The original project name for the project that went live last night was called ‘E-301’. E-301 stands for a great customer experience. E stands for a great customer experience – you always start with the customer experience. The ‘three’ is for three seconds – we want it to be really simple and quick for our customers, so they can login and get to any feature within three seconds. ‘Zero’ means zero down time, so it is always on. ‘One’ is what really drove a lot of change in terms of how we do things. One hour from finishing change to a piece of code to getting it into production.
It completely busts all of the norms that we used to have on how we went through things. It has made the biggest difference.
Last night’s launch I think is the exemplar of really pushing the boundaries with that ‘E-301’ mantra, to set a new, high bar. What we did was, we sat down with 4000 customers over the last year and progressively experimented, innovated and evolved a solution with real customers. Our customers gave us 2700 solutions on how to make it better.

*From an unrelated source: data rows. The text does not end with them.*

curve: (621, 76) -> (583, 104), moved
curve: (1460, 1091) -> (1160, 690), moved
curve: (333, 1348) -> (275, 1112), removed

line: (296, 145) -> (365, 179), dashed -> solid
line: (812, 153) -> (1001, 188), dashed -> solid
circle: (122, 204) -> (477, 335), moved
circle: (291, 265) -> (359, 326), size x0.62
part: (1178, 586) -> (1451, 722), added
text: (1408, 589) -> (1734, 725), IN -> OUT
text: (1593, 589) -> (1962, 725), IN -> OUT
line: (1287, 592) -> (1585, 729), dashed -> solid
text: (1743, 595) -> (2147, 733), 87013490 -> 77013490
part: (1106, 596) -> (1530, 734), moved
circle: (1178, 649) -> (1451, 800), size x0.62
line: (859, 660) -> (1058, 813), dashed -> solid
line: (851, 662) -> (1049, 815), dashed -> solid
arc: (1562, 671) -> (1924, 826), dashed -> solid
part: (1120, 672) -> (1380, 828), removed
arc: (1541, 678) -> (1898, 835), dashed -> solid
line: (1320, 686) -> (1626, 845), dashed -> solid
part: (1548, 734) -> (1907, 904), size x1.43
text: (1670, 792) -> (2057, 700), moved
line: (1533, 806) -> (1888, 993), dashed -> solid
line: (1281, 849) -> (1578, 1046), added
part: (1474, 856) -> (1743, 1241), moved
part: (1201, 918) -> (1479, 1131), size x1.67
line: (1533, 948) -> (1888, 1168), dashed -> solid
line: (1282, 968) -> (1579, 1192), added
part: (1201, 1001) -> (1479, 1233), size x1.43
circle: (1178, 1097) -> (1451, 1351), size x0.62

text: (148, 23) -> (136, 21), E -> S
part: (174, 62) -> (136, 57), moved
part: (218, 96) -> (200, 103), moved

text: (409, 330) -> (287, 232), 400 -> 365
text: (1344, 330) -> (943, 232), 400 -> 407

We went live last night and it’s all gone smoothly. Today, we’ve already got some feedback from customers that say they would like to see a subtotal of all of their accounts at the bottom, so we’ll put that into the next release.
And this long-running, persistent team that works on a platform continuously builds new features every fortnight in perpetuity. So this is a really different approach – it’s a platform-based approach, it’s a DevOps approach and what it does is not second guess what the customer experience is about. What it does is it works with the customers and continuously delivers that better customer experience. There is a second platform that’s got very similar features that we’ve been working on for a number of years that is now live in production for our consumer bank and that’s the Personal Banking Origination Platform. We’re now starting to plug the digital and the personal banking platforms together to get that experience across a broader range of services, but we’re seeing really good benefits flow from this platform around getting decisions faster, getting times to yes faster and also driving quite a bit of productivity into some complex end-to-end processes.
We’re doing monthly releases on the PBOP platform and that gives us the ability to learn, engage with our customers and continue to build a backlog of new features and continuously evolve the new platform so that it doesn’t become a legacy system, it becomes a long running persistent team that in 10, 20 or 30 years should be continuing to evolve the customer experience.
This is what I call the ‘ever green model of technology.’ Where all of the platforms in the organisation have this long-running persistent team and an agile, consistently delivering model, then the thing that fundamentally changes – and this is where the real strategy comes to life – is our environment actually gets simpler over time.
What tends to happen with these agile platforms is demand comes to them because they are delivering fast. One of the things I’m most proud that we’ve achieved at NAB in the last 12 months is for the first time in my career operating this way. We actually finished this year with less technology than we started. So we turned off more than we added in. What it was, was continuously building more agile platforms, encouraging demand to come on platform and then naturally, you start to see more decommissioning and adding on of new.